### [Source text]
= = = = = = =

Government and climate change
The Government is taking active steps to move New Zealand towards lower greenhouse gas emissions and greater resilience to a changing climate. These include domestic and international reduction targets, an Emissions Trading Scheme, Climate Change Commission and joint action plan with the primary sector.
What drives New Zealand’s climate change programme?
The Paris Agreement is the new global agreement, taking effect from 2020, where participating countries voluntarily commit to act on climate change. Its purpose is to:
- Keep the increase in global average temperature well below 2°C above pre-industrial levels, while pursuing efforts to limit the temperature increase to 1.5°C
- Strengthen the ability of countries to deal with the impacts of climate change
- Make sure that financial flows support the development of low-carbon and climate-resilient economies.
New Zealand ratified the Paris Agreement in 2016, which committed us to:
- Setting and regularly updating an emissions reduction target (also known as a ‘Nationally Determined Contribution’ or NDC)
- Continuing to report on our emissions and on progress towards meeting our target
- Planning for adaptation to a changing climate
- Continuing to provide financial support to assist developing countries' mitigation and adaptation efforts.
Our framework on climate change is shaped by these international obligations, as well as a key piece of legislation—the Climate Change Response (Zero Carbon) Amendment Act 2019 (also known as the Zero Carbon Amendment Act).
The Zero Carbon Amendment Act
The Zero Carbon Amendment Act provides a framework around which New Zealand can develop and implement clear and stable climate change policies that:
- Contribute to the global effort under the Paris Agreement
- Allow New Zealand to prepare for, and adapt to, the effects of climate change.
The Act puts in place four key things:
- New long-term domestic greenhouse gas reduction targets
- A system of emissions ‘budgets’ to act as stepping stones towards the long-term targets
- Requirements for the Government to develop and implement policies for climate change adaptation and mitigation
- Establishment of an independent Climate Change Commission to provide expert advice and monitoring to help keep successive governments on track to meeting long-term goals.

= = = = = = =

### [Excerpted data]

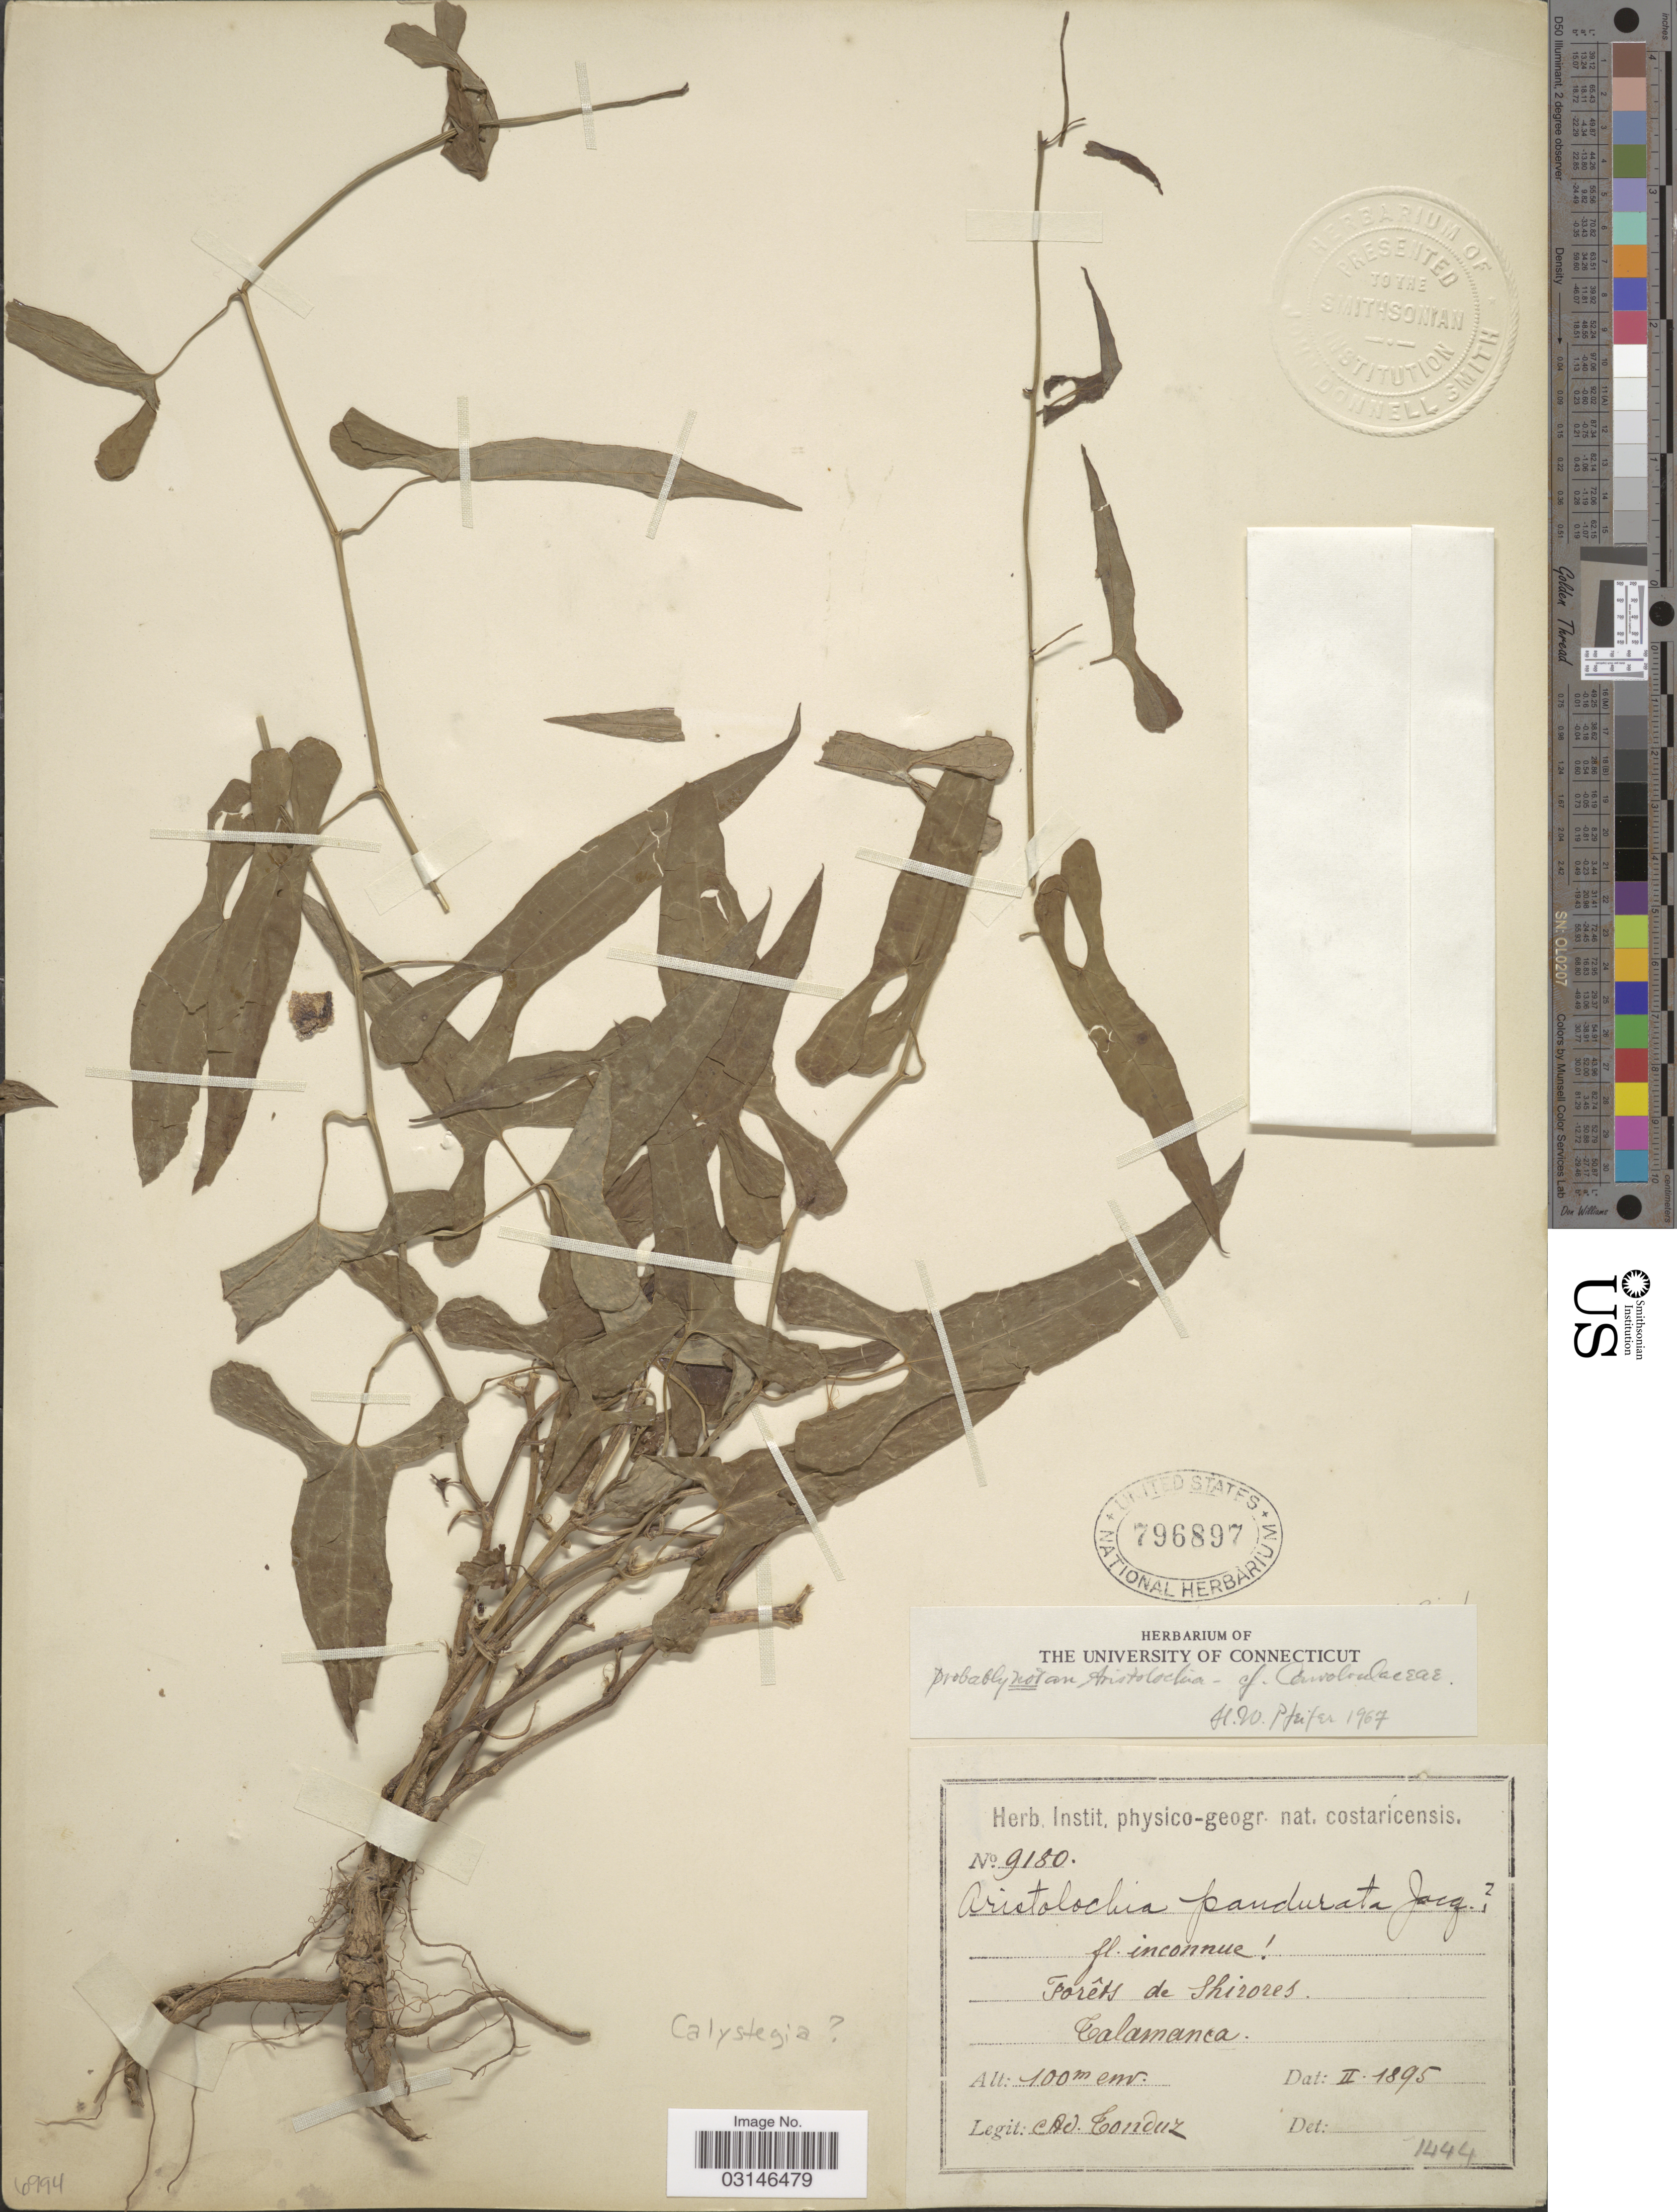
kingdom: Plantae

= = = = = = =

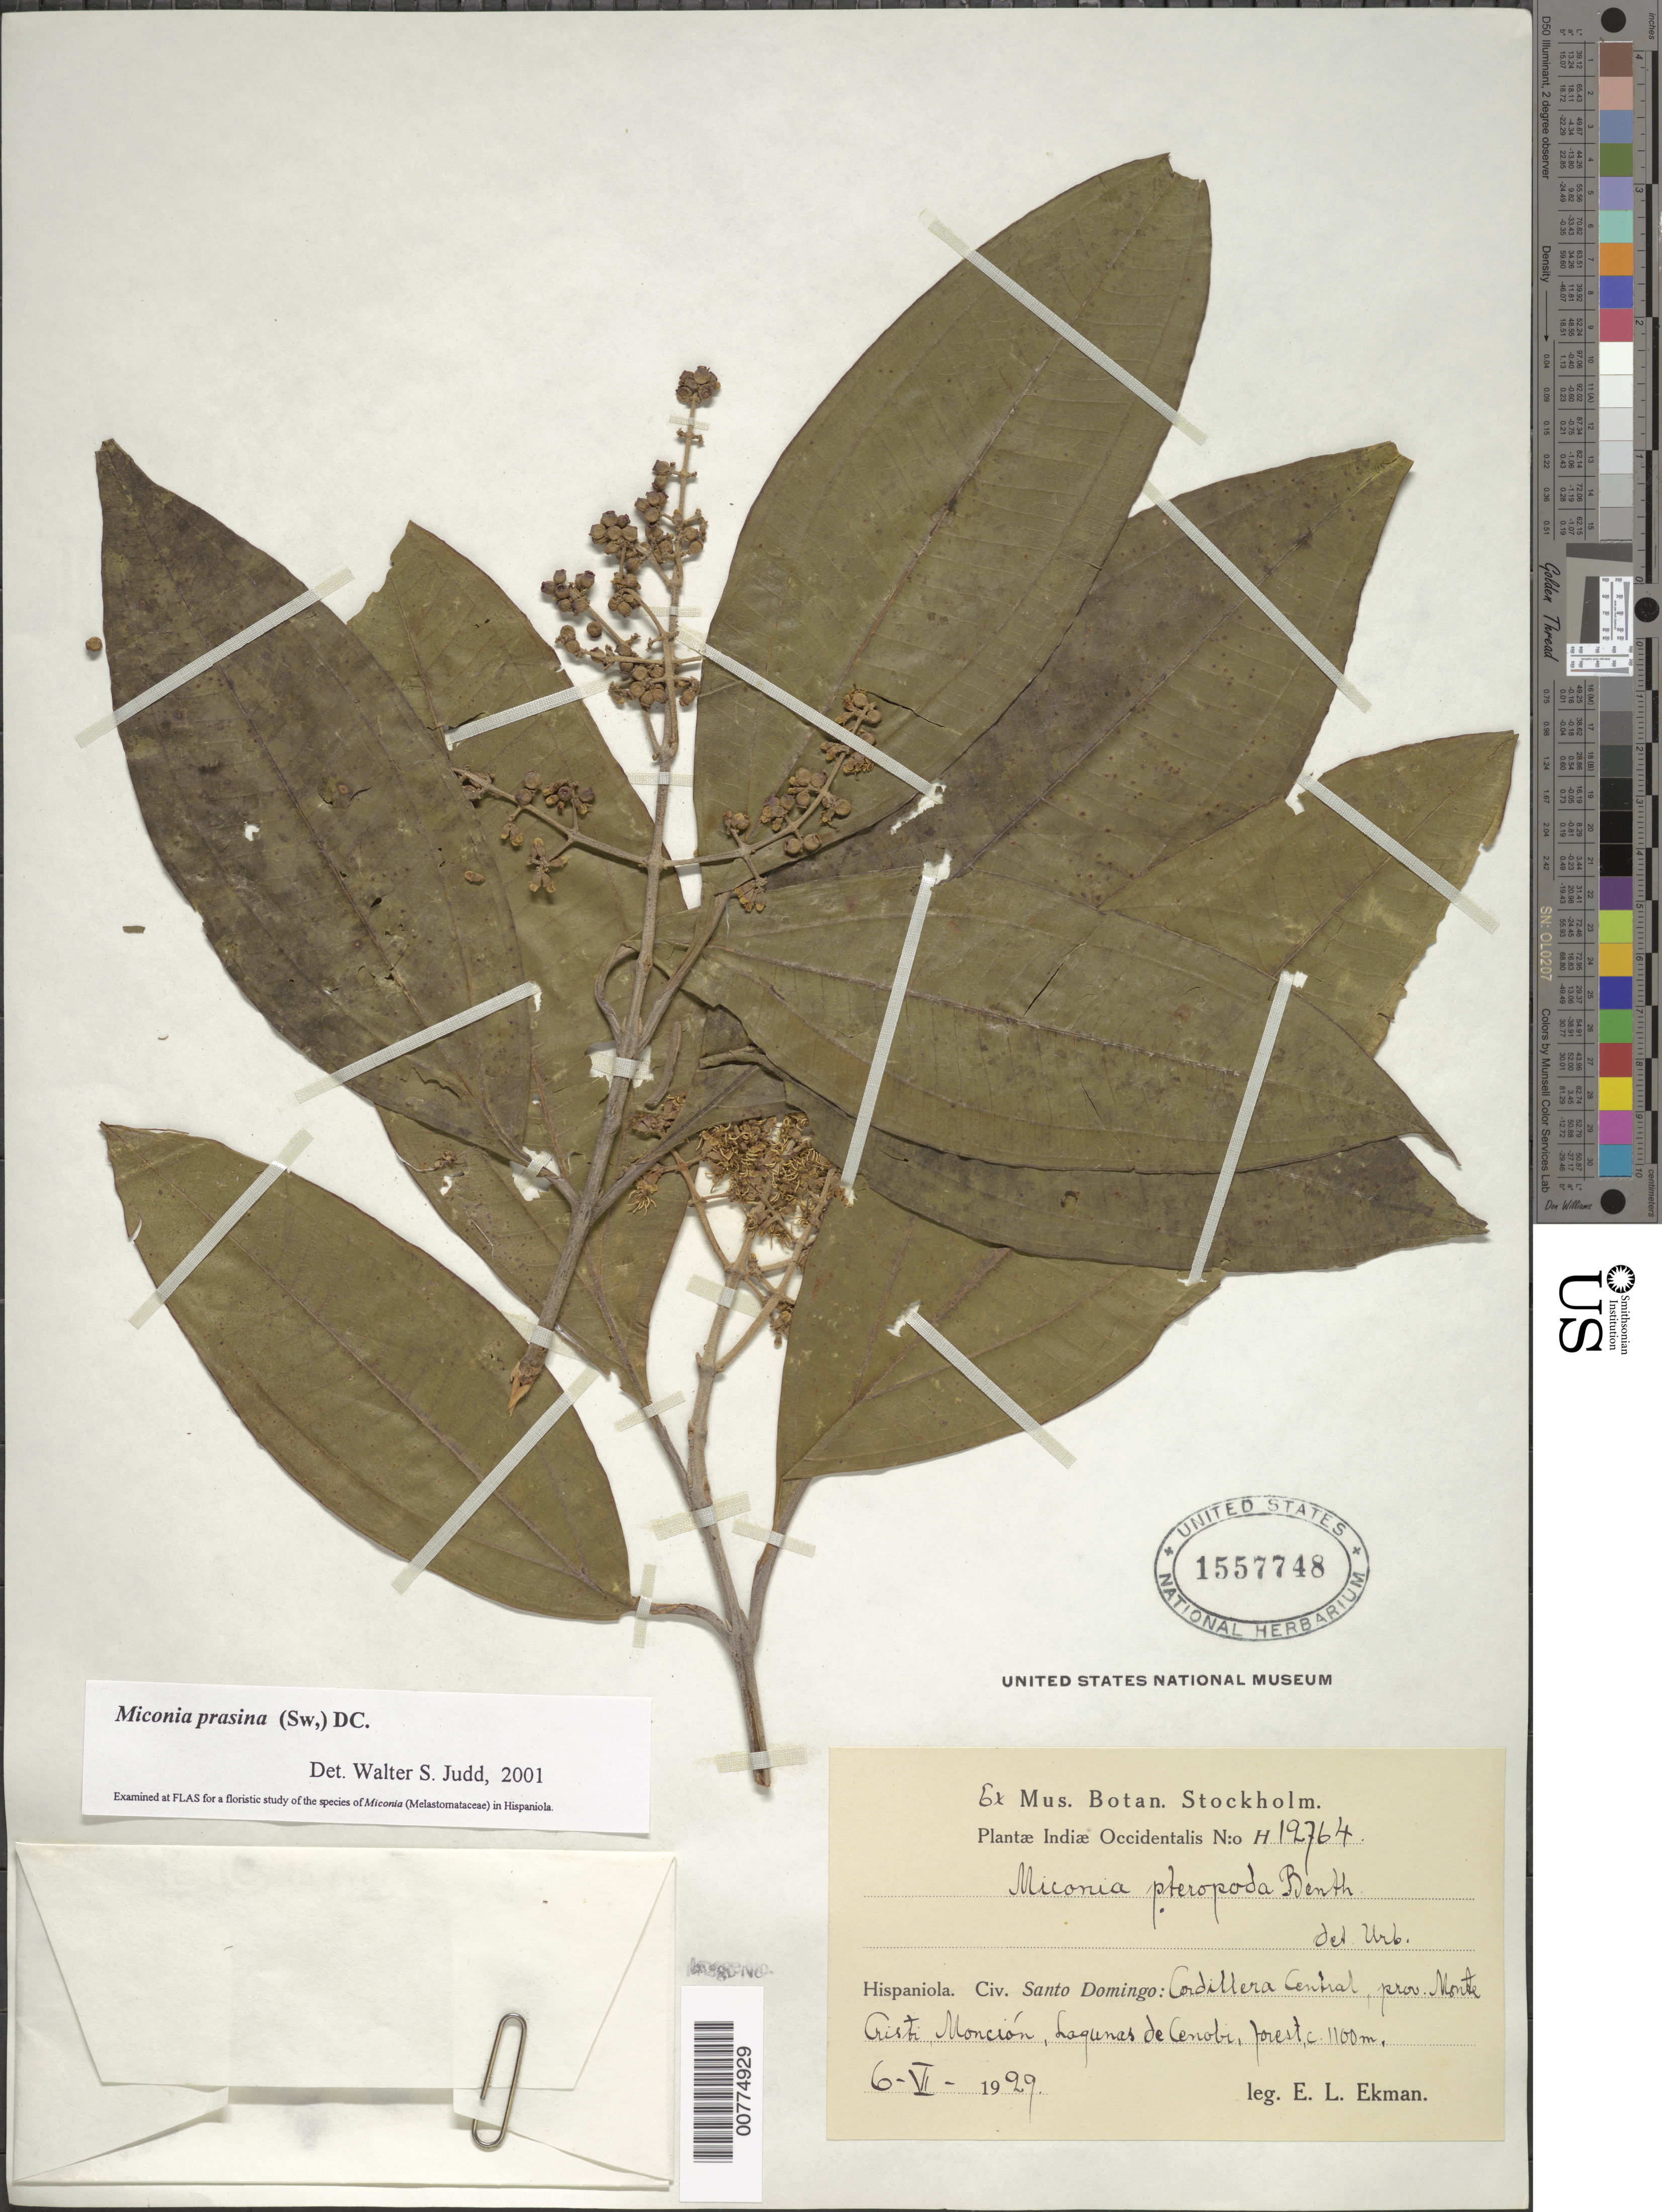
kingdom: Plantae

= = = = = = =

### [Aim 1]
Answer these questions about the text on New Zealand's climate change policy:
(a) In what year did New Zealand ratify the Paris Agreement?
(b) To what temperature increase does the Paris Agreement pursue efforts to limit warming?
(c) What does the Zero Carbon Amendment Act say the independent Climate Change Commission will provide?
### [Aim 2]
Write the next part of the text on New Zealand's climate change policy, starting after its last line.

### [Written response 1]
(a) 2016.
(b) 1.5°C above pre-industrial levels.
(c) Expert advice and monitoring to help keep successive governments on track to meeting long-term goals.

### [Written response 2]
For more information on the Zero Carbon Amendment Act, see the Ministry for the Environment website.
What are New Zealand’s greenhouse gas reduction commitments?
New Zealand’s commitment under the Paris Agreement is to reduce emissions by 30% below 2005 levels by 2030. This target is reviewed every five years, with the next review taking place in 2020.
New Zealand's long-term domestic greenhouse gas reduction targets are:
- Net emissions of carbon dioxide and nitrous oxide are to reduce to zero by 2050
- Methane is to reduce to 10% below 2017 levels by 2030, and 24-47% below 2017 levels by 2050.
These long-term targets are embedded in the Zero Carbon Amendment Act and recognise the different impacts of each greenhouse gas, reflected in the separate target for biogenic methane emissions.
For more information on New Zealand’s greenhouse gas reduction targets, see the Ministry for the Environment website.
What is the New Zealand Emissions Trading Scheme?
The New Zealand Emissions Trading Scheme (NZ ETS) is the Government's main tool for reducing greenhouse gas emissions.
The NZ ETS puts a price on greenhouse gas emissions, creating a financial incentive for businesses to reduce their emissions and landowners to earn money by planting forests that absorb carbon dioxide as the trees grow.
One emission unit, known as the New Zealand Unit or ‘NZU’, represents one metric tonne of carbon dioxide or carbon dioxide equivalent (i.e. the amount of another greenhouse gas that causes as much warming as one metric tonne of carbon dioxide). The Government provides NZUs to eligible foresters for carbon dioxide that is absorbed by their trees. The foresters can then sell these NZUs on the NZ ETS market. Emitters (businesses with legal ‘surrender obligations’) must purchase enough NZUs to cover their emissions. These NZUs are then surrendered to the Government. It's up to the emitter to decide whether they reduce their emissions or purchase NZUs. The price the emitter pays for NZUs (also known as the carbon price) is set by supply and demand.
All sectors of the New Zealand economy must report on their annual greenhouse gas emissions, including agriculture. However, the agriculture sector doesn't have surrender obligations, meaning just under half of New Zealand's greenhouse gas emissions are not covered by the NZ ETS.
Note that the NZ ETS is being modified to improve its ability to drive emissions reductions. Proposed changes are intended to provide the Government with the tools to manage the supply of units into the scheme, make it simpler to participate, and encourage foresters to participate in the scheme.
For more information on the NZ ETS, see the Ministry for the Environment website or the Ministry for Primary Industries website. You can also watch this video explaining the NZ ETS produced by the Ministry for the Environment. If you’re interested in finding out more about forestry in the ETS, see the On-farm forestry topic page.
Joint action plan on primary sector emissions (He Waka Eke Noa)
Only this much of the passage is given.